Workforce Strategic Planning
For the first time, a strategic plan addresses the growing challenges faced by the health workforce in the immediate and long-term future. The Arkansas Health Workforce Strategic Plan delivered to Governor Mike Beebe in April 2012 is the first step in a larger commitment to ensure that Arkansas’s health workforce will meet the state’s needs. The plan is a roadmap to change that includes specific recommendations to improve navigation and coordination of team-based care, expand the availability and use of technology, increase the supply of and address the mal-distribution of available providers, and adjust the payment system to support these changes.
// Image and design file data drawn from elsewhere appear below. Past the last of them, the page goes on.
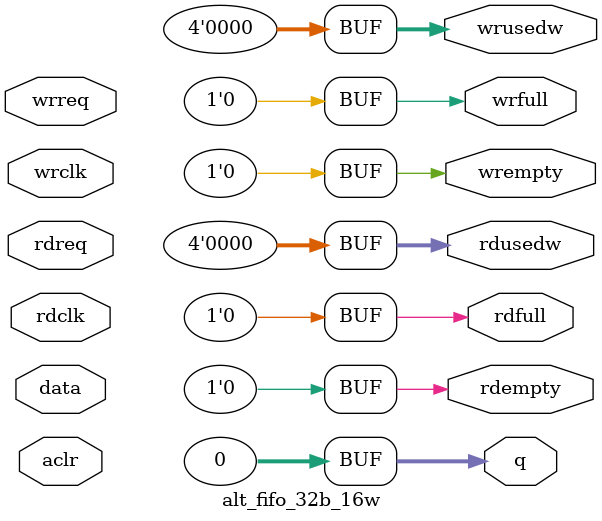
<source format=v>
module alt_fifo_32b_16w(	// file.cleaned.mlir:2:3
  input         aclr,	// file.cleaned.mlir:2:34
  input  [31:0] data,	// file.cleaned.mlir:2:49
  input         rdclk,	// file.cleaned.mlir:2:65
                rdreq,	// file.cleaned.mlir:2:81
                wrclk,	// file.cleaned.mlir:2:97
                wrreq,	// file.cleaned.mlir:2:113
  output [31:0] q,	// file.cleaned.mlir:2:130
  output        rdempty,	// file.cleaned.mlir:2:143
                rdfull,	// file.cleaned.mlir:2:161
  output [3:0]  rdusedw,	// file.cleaned.mlir:2:178
  output        wrempty,	// file.cleaned.mlir:2:196
                wrfull,	// file.cleaned.mlir:2:214
  output [3:0]  wrusedw	// file.cleaned.mlir:2:231
);

  assign q = 32'h0;	// file.cleaned.mlir:3:15, :6:5
  assign rdempty = 1'h0;	// file.cleaned.mlir:4:14, :6:5
  assign rdfull = 1'h0;	// file.cleaned.mlir:4:14, :6:5
  assign rdusedw = 4'h0;	// file.cleaned.mlir:5:14, :6:5
  assign wrempty = 1'h0;	// file.cleaned.mlir:4:14, :6:5
  assign wrfull = 1'h0;	// file.cleaned.mlir:4:14, :6:5
  assign wrusedw = 4'h0;	// file.cleaned.mlir:5:14, :6:5
endmodule


</source>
The plan is available here.
Health Information Technology
The backbone of the Health System Improvement Initiative is expanded statewide adoption of electronic health records (EHR) and development of a system that will allow those records to be safely and securely shared. Over half of Arkansas’s primary care providers have committed to EHR and received more than $66 million in federal funding for implementation under the American Reinvestment & Recovery Act of 2009. Nearly 2,000 registered providers and hospitals are in the process of receiving payments. In February, the State Health Alliance for Records Exchange (SHARE) began securely sharing clinical information among doctors, hospitals and labs. To date, more than 1,000 are using the system and another 3,000 are registering. Arkansas is the first state in the nation to receive approval to move forward and implement a sharing network so that those providing medical services to patients will be able to have secure, real-time access to patients’ health records from anywhere patients have been treated. For more information visit www.ohit.arkansas.gov.
Expanding Health Insurance
In compliance with the Affordable Care Act, Arkansas is working to establish an online marketplace, or exchange, where individuals, families and small businesses can find and compare affordable health insurance plans that best meet their needs. The exchange, developed in partnership with the federal government, will include access to federal subsidies to those who qualify based on income. Although it has been politically controversial, this approach promises to increase transparency and competitiveness in the private insurance marketplace. More information can be found here.
These four areas are interrelated. No other state has a more comprehensive and well-coordinated endeavor—bridging public and private sectors—to fix what has become unsustainable in our health system. Although the Affordable Care Act brings changes, Arkansas must commit to taking advantage of the opportunities and avoiding the pitfalls to achieve the health system our citizens need.